- **About this task**: Every line from the one that contains "Serviços e Entidades Públicos" to the end of the material below should be output exactly, with both ends included and nothing else.

- **Provided records**:
__________

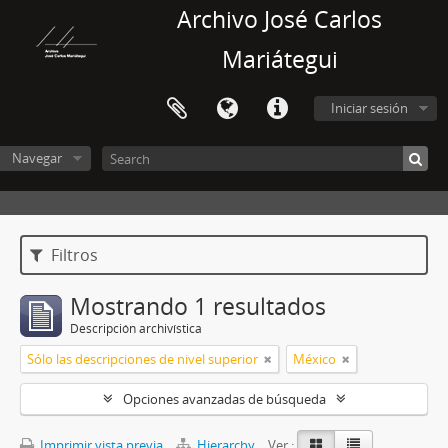
Archivo José Carlos
Mariátegui
Iniciar sesión
Navegar
Filtros
Mostrando 1 resultados
Descripción archivística
Sólo las descripciones de nivel superior
México
Opciones avanzadas de búsqueda
Imprimir vista previa
Hierarchy
Ver :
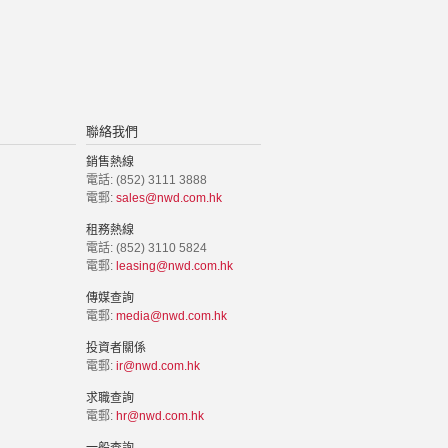
聯絡我們
銷售熱線
電話: (852) 3111 3888
電郵:
sales@nwd.com.hk
租務熱線
電話: (852) 3110 5824
電郵:
leasing@nwd.com.hk
傳媒查詢
電郵:
media@nwd.com.hk
投資者關係
電郵:
ir@nwd.com.hk
求職查詢
電郵:
hr@nwd.com.hk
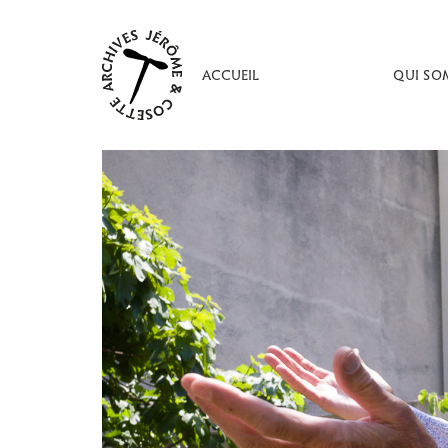
Aller
au
contenu
ACCUEIL
QUI SO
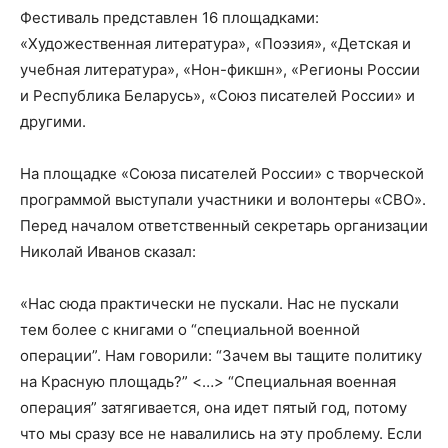
Фестиваль представлен 16 площадками:
«Художественная литература», «Поэзия», «Детская и
учебная литература», «Нон-фикшн», «Регионы России
и Республика Беларусь», «Союз писателей России» и
другими.
На площадке «Союза писателей России» с творческой
программой выступали участники и волонтеры «СВО».
Перед началом ответственный секретарь организации
Николай Иванов сказал:
«Нас сюда практически не пускали. Нас не пускали
тем более с книгами о “специальной военной
операции”. Нам говорили: “Зачем вы тащите политику
на Красную площадь?” <…> “Специальная военная
операция” затягивается, она идет пятый год, потому
что мы сразу все не навалились на эту проблему. Если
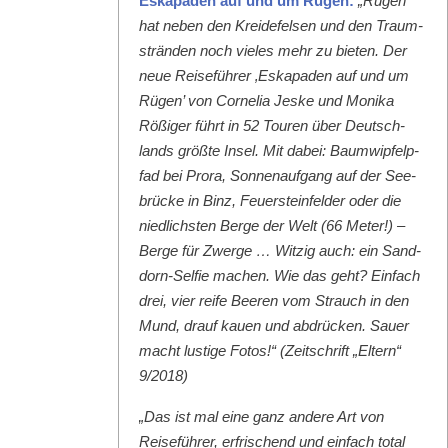
Eska­paden auf und um Rügen:
„Rügen
hat neben den Krei­de­felsen und den Traum­
strän­den noch vieles mehr zu bieten. Der
neue Reise­führer ‚Eska­paden auf und um
Rügen’ von Cor­nelia Jeske und Moni­ka
Rößiger führt in 52 Touren über Deutsch­
lands größte Insel. Mit dabei: Baumwipfelp­
fad bei Pro­ra, Son­nenauf­gang auf der See­
brücke in Binz, Feuer­ste­in­felder oder die
niedlich­sten Berge der Welt (66 Meter!) –
Berge für Zwerge … Witzig auch: ein Sand­
dorn-Self­ie machen. Wie das geht? Ein­fach
drei, vier reife Beeren vom Strauch in den
Mund, drauf kauen und abdrück­en. Sauer
macht lustige Fotos!“ (Zeitschrift „Eltern“
9/2018)
„Das ist mal eine ganz andere Art von
Reise­führer, erfrischend und ein­fach total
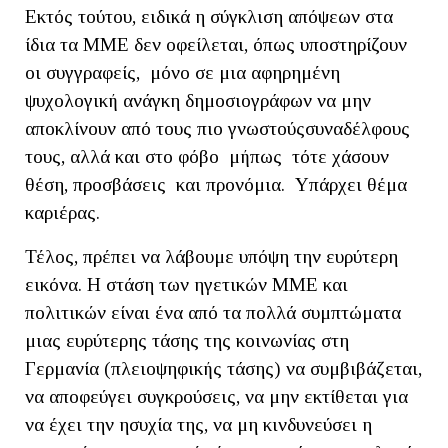
Εκτός τούτου, ειδικά η σύγκλιση απόψεων στα
ίδια τα ΜΜΕ δεν οφείλεται, όπως υποστηρίζουν
οι συγγραφείς, μόνο σε μια αφηρημένη
ψυχολογική ανάγκη δημοσιογράφων να μην
αποκλίνουν από τους πιο γνωστούςσυναδέλφους
τους, αλλά και στο φόβο μήπως τότε χάσουν
θέση, προσβάσεις και προνόμια. Υπάρχει θέμα
καριέρας.
Τέλος, πρέπει να λάβουμε υπόψη την ευρύτερη
εικόνα. Η στάση των ηγετικών ΜΜΕ και
πολιτικών είναι ένα από τα πολλά συμπτώματα
μιας ευρύτερης τάσης της κοινωνίας στη
Γερμανία (πλειοψηφικής τάσης) να συμβιβάζεται,
να αποφεύγει συγκρούσεις, να μην εκτίθεται για
να έχει την ησυχία της, να μη κινδυνεύσει η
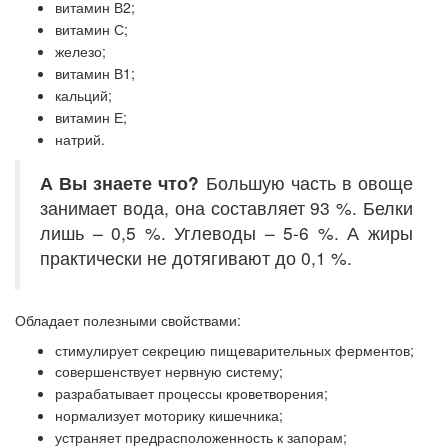
витамин В2;
витамин С;
железо;
витамин В1;
кальций;
витамин Е;
натрий.
А Вы знаете что?
Большую часть в овоще
занимает вода, она составляет 93 %. Белки
лишь – 0,5 %. Углеводы – 5-6 %. А жиры
практически не дотягивают до 0,1 %.
Обладает полезными свойствами:
стимулирует секрецию пищеварительных ферментов;
совершенствует нервную систему;
разрабатывает процессы кроветворения;
нормализует моторику кишечника;
устраняет предрасположенность к запорам;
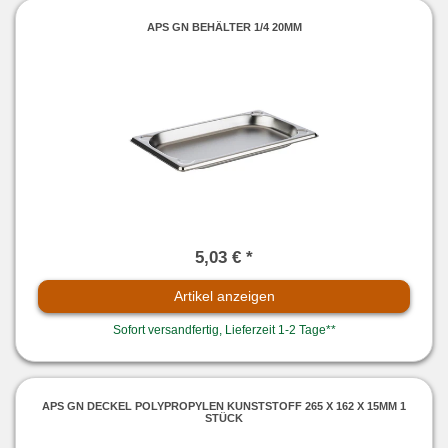
APS GN BEHÄLTER 1/4 20MM
5,03 € *
Artikel anzeigen
Sofort versandfertig, Lieferzeit 1-2 Tage**
APS GN DECKEL POLYPROPYLEN KUNSTSTOFF 265 X 162 X 15MM 1
STÜCK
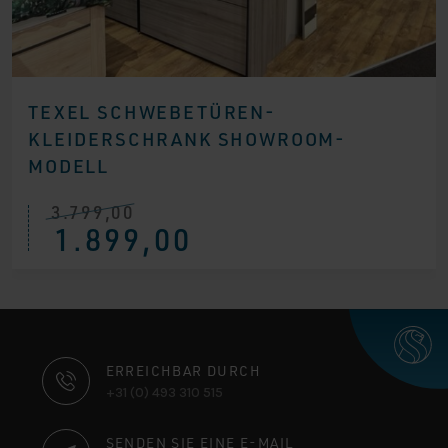
TEXEL SCHWEBETÜREN-
KLEIDERSCHRANK SHOWROOM-
MODELL
3.799,00
Ursprünglicher
Aktueller
1.899,00
Preis
Preis
war:
ist:
€ 3.799,00
€ 1.899,00.
KONTAKTINFORMATIONEN
ERREICHBAR DURCH
+31 (0) 493 310 515
SENDEN SIE EINE E-MAIL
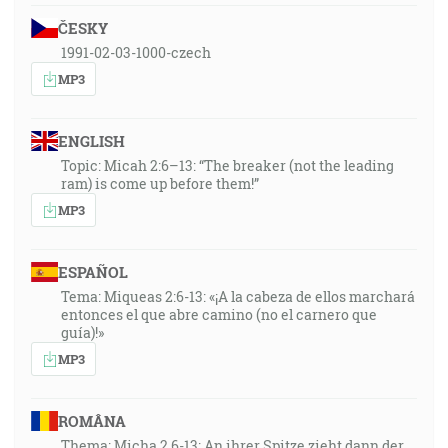
ČESKY
1991-02-03-1000-czech
MP3
ENGLISH
Topic: Micah 2:6–13: “The breaker (not the leading
ram) is come up before them!”
MP3
ESPAÑOL
Tema: Miqueas 2:6-13: «¡A la cabeza de ellos marchará
entonces el que abre camino (no el carnero que
guía)!»
MP3
ROMÂNA
Thema: Micha 2,6-13: An ihrer Spitze zieht dann der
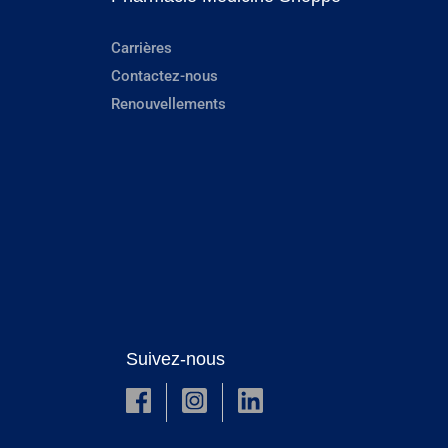
Carrières
Contactez-nous
Renouvellements
Suivez-nous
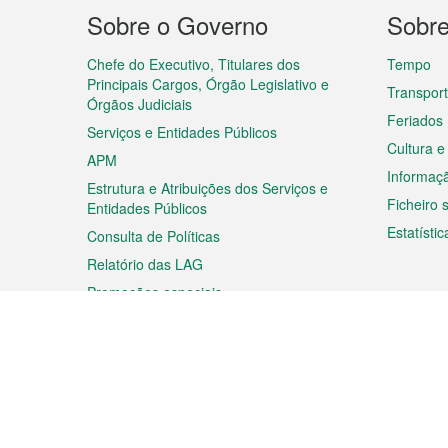
Menu
Sobre o Governo
Sobr
do
rodapé
Chefe do Executivo, Titulares dos
Tempo
Principais Cargos, Órgão Legislativo e
Transpor
Órgãos Judiciais
Feriados
Serviços e Entidades Públicos
Cultura e
APM
Informaç
Estrutura e Atribuições dos Serviços e
Ficheiro
Entidades Públicos
Estatístic
Consulta de Políticas
Relatório das LAG
Promoções especiais
Viagem
Negóc
Planear a sua viagem
Negócios
Descobrir Macau
Feiras d
Macau
Espectáculos e Entretenimento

__________

- **Solution for this exercise**:
Serviços e Entidades Públicos
Cultura e
APM
Informaç
Estrutura e Atribuições dos Serviços e
Ficheiro
Entidades Públicos
Estatístic
Consulta de Políticas
Relatório das LAG
Promoções especiais
Viagem
Negóc
Planear a sua viagem
Negócios
Descobrir Macau
Feiras d
Macau
Espectáculos e Entretenimento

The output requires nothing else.